Fig. 7. Fibrosis induction and functional defects in AMI-organoids.

A Representative immunofluorescence images of COL1A1 (green) and DAPI (blue) in each group. The scale bar represents 100 μm. B The protein expression of COL1A1 and α-SMA, which are fibroblast activation and fibrosis indicators using western blot in cell lysates from COs and HOs in each group. Equal protein loading amounts were confirmed by GAPDH expression. C The morphologies of the IR-Fibrosis organoid by Masson’s Trichrome staining. The scale bar represents 40 μm. D Evaluation of the electrophysiological function of COs and HOs on the electrode of the MEA plate in each group. Magnified image to show a heatmap of a representative MEA recording. The spike activity of each active electrode is color-coded: white/red represents high spike activity; blue/black represents low spike activity. E Beating rate (BPM), Spike amplitude, FPDcF, and conduction velocity of COs and HOs in each group through MEA recording. All data were shown as fold-change, as mean ± SD, by 2-way ANOVA (n = 3). A significant difference of all graphs is indicated by ^#,*p < 0.05, ^##,**p < 0.01, ^###,***p < 0.001, ^####,****p < 0.0001(*Compared to control group; ^#compared to COs) and ns (non-significant). F Comparison of contraction in control COs versus IR-fibrosis COs and control HOs versus IR-fibrosis HOs.

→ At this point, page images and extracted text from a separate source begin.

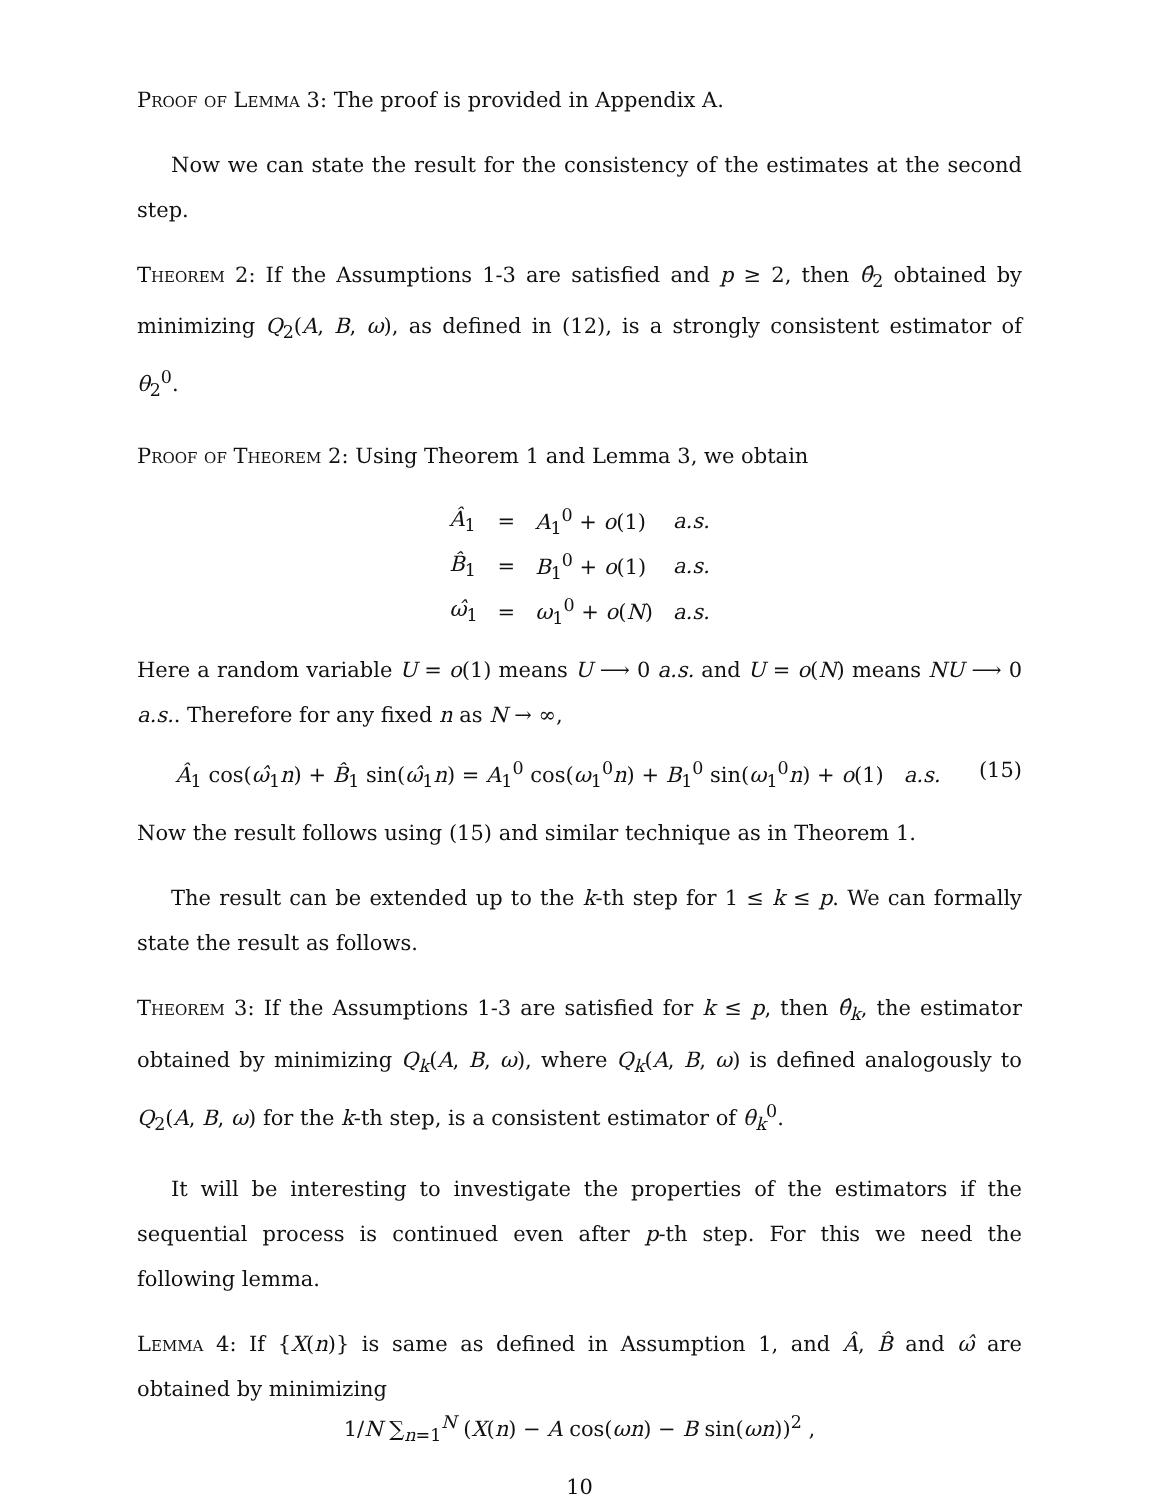Proof of Lemma 3: The proof is provided in Appendix A.
Now we can state the result for the consistency of the estimates at the second step.
Theorem 2: If the Assumptions 1-3 are satisfied and p ≥ 2, then θ̂<sub>2</sub> obtained by minimizing Q<sub>2</sub>(A, B, ω), as defined in (12), is a strongly consistent estimator of θ<sub>2</sub><sup>0</sup>.
Proof of Theorem 2: Using Theorem 1 and Lemma 3, we obtain
| Â<sub>1</sub> | = | A<sub>1</sub><sup>0</sup> + o (1) | a.s. |
| B̂<sub>1</sub> | = | B<sub>1</sub><sup>0</sup> + o (1) | a.s. |
| ω̂<sub>1</sub> | = | ω<sub>1</sub><sup>0</sup> + o ( N ) | a.s. |
Here a random variable U = o(1) means U ⟶ 0 a.s. and U = o(N) means NU ⟶ 0 a.s.. Therefore for any fixed n as N → ∞,
Â<sub>1</sub> cos(ω̂<sub>1</sub>n) + B̂<sub>1</sub> sin(ω̂<sub>1</sub>n) = A<sub>1</sub><sup>0</sup> cos(ω<sub>1</sub><sup>0</sup>n) + B<sub>1</sub><sup>0</sup> sin(ω<sub>1</sub><sup>0</sup>n) + o(1) a.s.
(15)
Now the result follows using (15) and similar technique as in Theorem 1.
The result can be extended up to the k-th step for 1 ≤ k ≤ p. We can formally state the result as follows.
Theorem 3: If the Assumptions 1-3 are satisfied for k ≤ p, then θ̂<sub>k</sub>, the estimator obtained by minimizing Q<sub>k</sub>(A, B, ω), where Q<sub>k</sub>(A, B, ω) is defined analogously to Q<sub>2</sub>(A, B, ω) for the k-th step, is a consistent estimator of θ<sub>k</sub><sup>0</sup>.
It will be interesting to investigate the properties of the estimators if the sequential process is continued even after p-th step. For this we need the following lemma.
Lemma 4: If {X(n)} is same as defined in Assumption 1, and Â, B̂ and ω̂ are obtained by minimizing
1/N ∑<sub>n=1</sub><sup>N</sup> (X(n) − A cos(ωn) − B sin(ωn))<sup>2</sup> ,
10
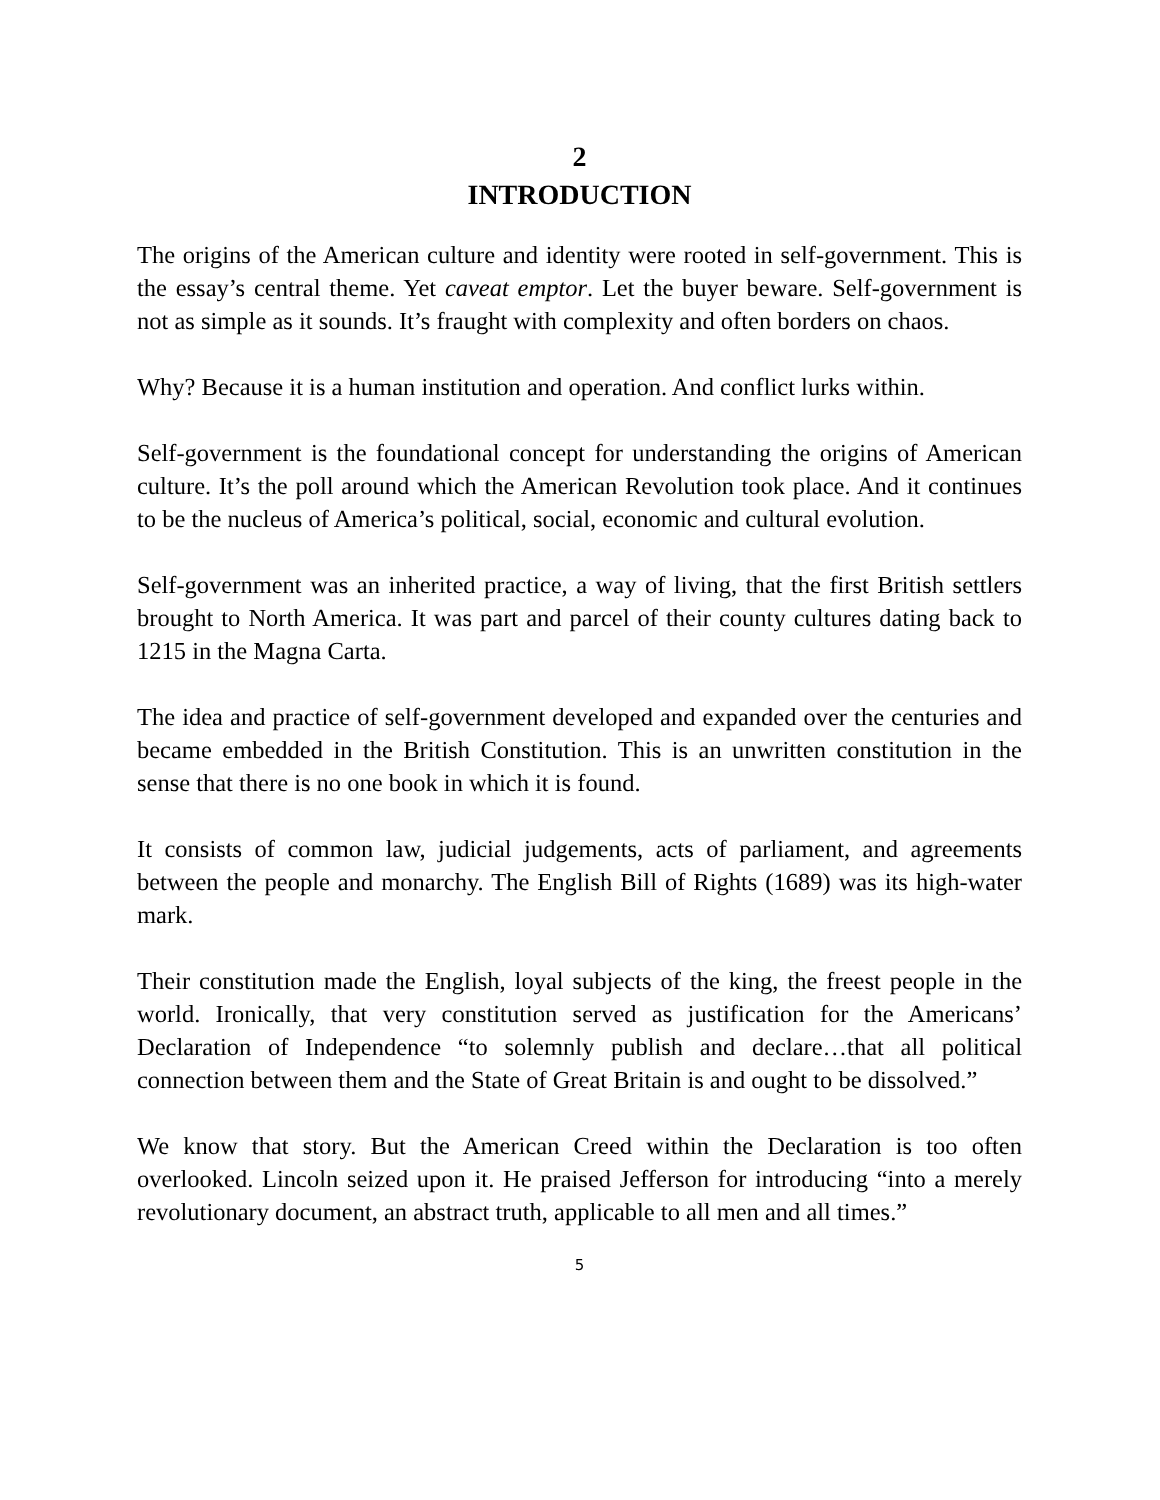2
INTRODUCTION
The origins of the American culture and identity were rooted in self-government. This is the essay’s central theme. Yet caveat emptor. Let the buyer beware. Self-government is not as simple as it sounds. It’s fraught with complexity and often borders on chaos.
Why? Because it is a human institution and operation. And conflict lurks within.
Self-government is the foundational concept for understanding the origins of American culture. It’s the poll around which the American Revolution took place. And it continues to be the nucleus of America’s political, social, economic and cultural evolution.
Self-government was an inherited practice, a way of living, that the first British settlers brought to North America. It was part and parcel of their county cultures dating back to 1215 in the Magna Carta.
The idea and practice of self-government developed and expanded over the centuries and became embedded in the British Constitution. This is an unwritten constitution in the sense that there is no one book in which it is found.
It consists of common law, judicial judgements, acts of parliament, and agreements between the people and monarchy. The English Bill of Rights (1689) was its high-water mark.
Their constitution made the English, loyal subjects of the king, the freest people in the world. Ironically, that very constitution served as justification for the Americans’ Declaration of Independence “to solemnly publish and declare…that all political connection between them and the State of Great Britain is and ought to be dissolved.”
We know that story. But the American Creed within the Declaration is too often overlooked. Lincoln seized upon it. He praised Jefferson for introducing “into a merely revolutionary document, an abstract truth, applicable to all men and all times.”
5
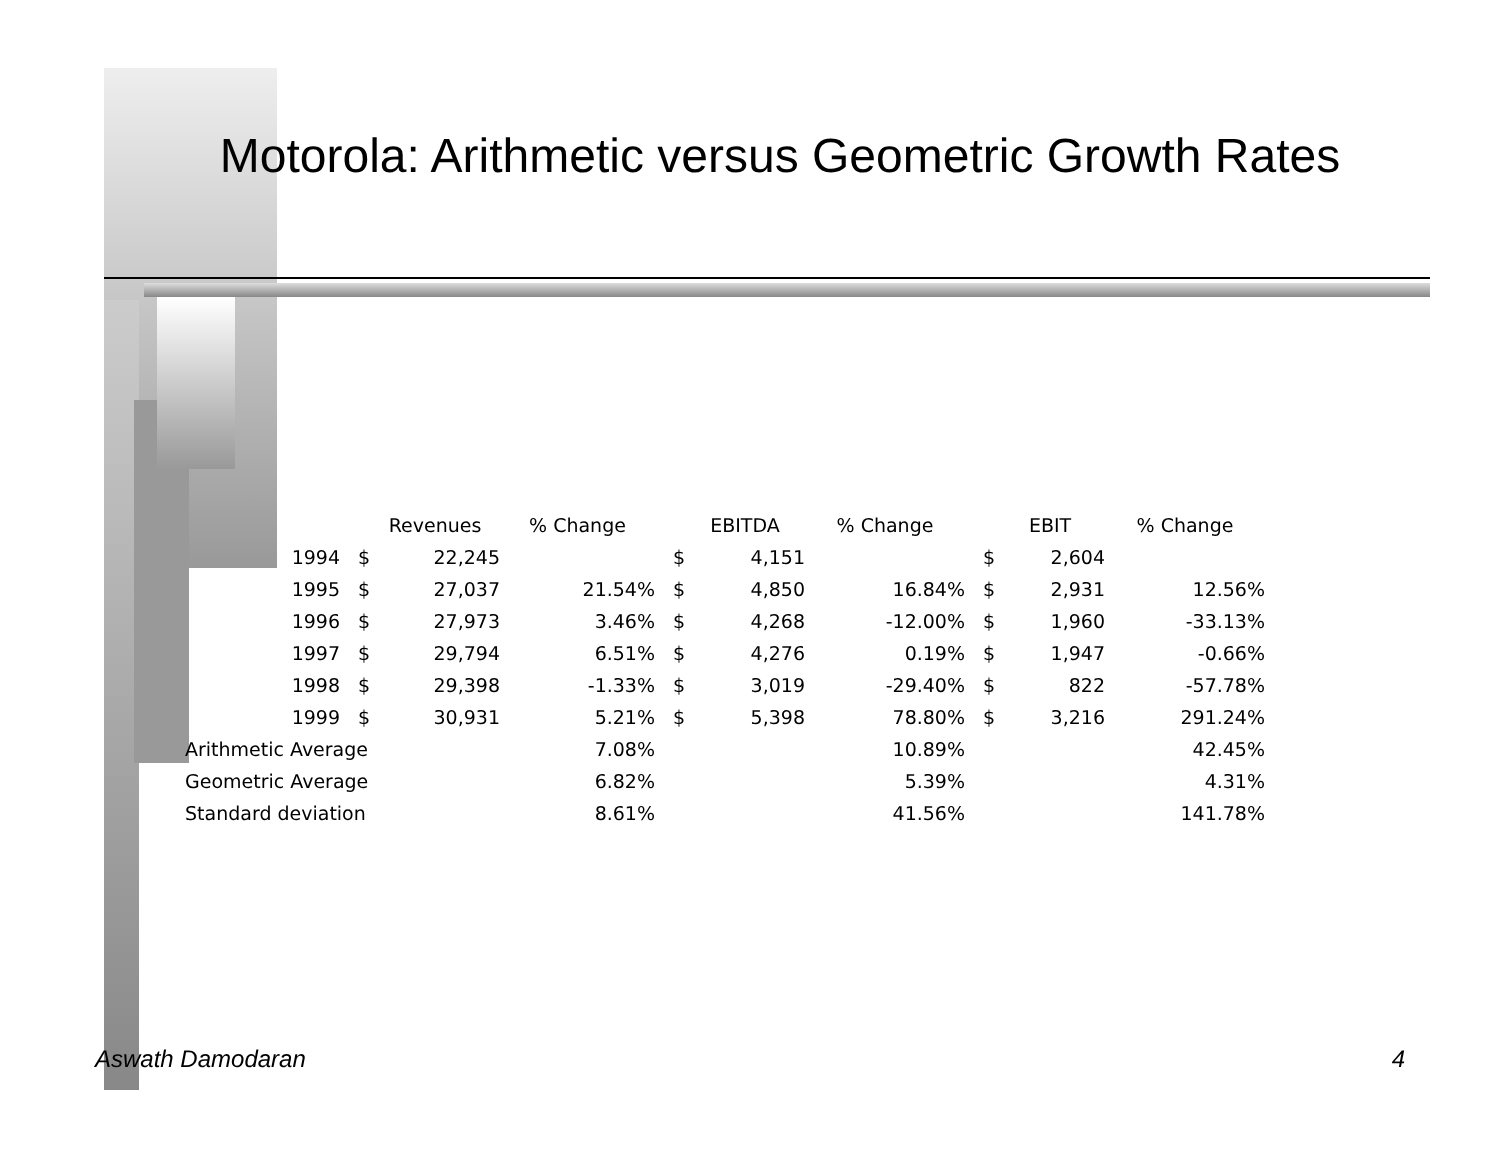Motorola: Arithmetic versus Geometric Growth Rates
| | | Revenues | % Change | | EBITDA | % Change | | EBIT | % Change |
| --- | --- | --- | --- | --- | --- | --- | --- | --- | --- |
| 1994 | $ | 22,245 | | $ | 4,151 | | $ | 2,604 | |
| 1995 | $ | 27,037 | 21.54% | $ | 4,850 | 16.84% | $ | 2,931 | 12.56% |
| 1996 | $ | 27,973 | 3.46% | $ | 4,268 | -12.00% | $ | 1,960 | -33.13% |
| 1997 | $ | 29,794 | 6.51% | $ | 4,276 | 0.19% | $ | 1,947 | -0.66% |
| 1998 | $ | 29,398 | -1.33% | $ | 3,019 | -29.40% | $ | 822 | -57.78% |
| 1999 | $ | 30,931 | 5.21% | $ | 5,398 | 78.80% | $ | 3,216 | 291.24% |
| Arithmetic Average | | | 7.08% | | | 10.89% | | | 42.45% |
| Geometric Average | | | 6.82% | | | 5.39% | | | 4.31% |
| Standard deviation | | | 8.61% | | | 41.56% | | | 141.78% |
Aswath Damodaran 4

Fig. 8. Comparison of up-regulated KEGG pathway of control HOs versus IR-injured HOs and control HOs versus IR-fibrosis HOs.

A Visualized graphs of up-regulated KEGG pathways in IR-injured HOs compared to control HOs. B Visualized graphs of up-regulated KEGG pathways in IR-fibrosis HOs compared to control HOs. The pathways were selected based on criteria including a fold change >2 and a p-value less than 0.05.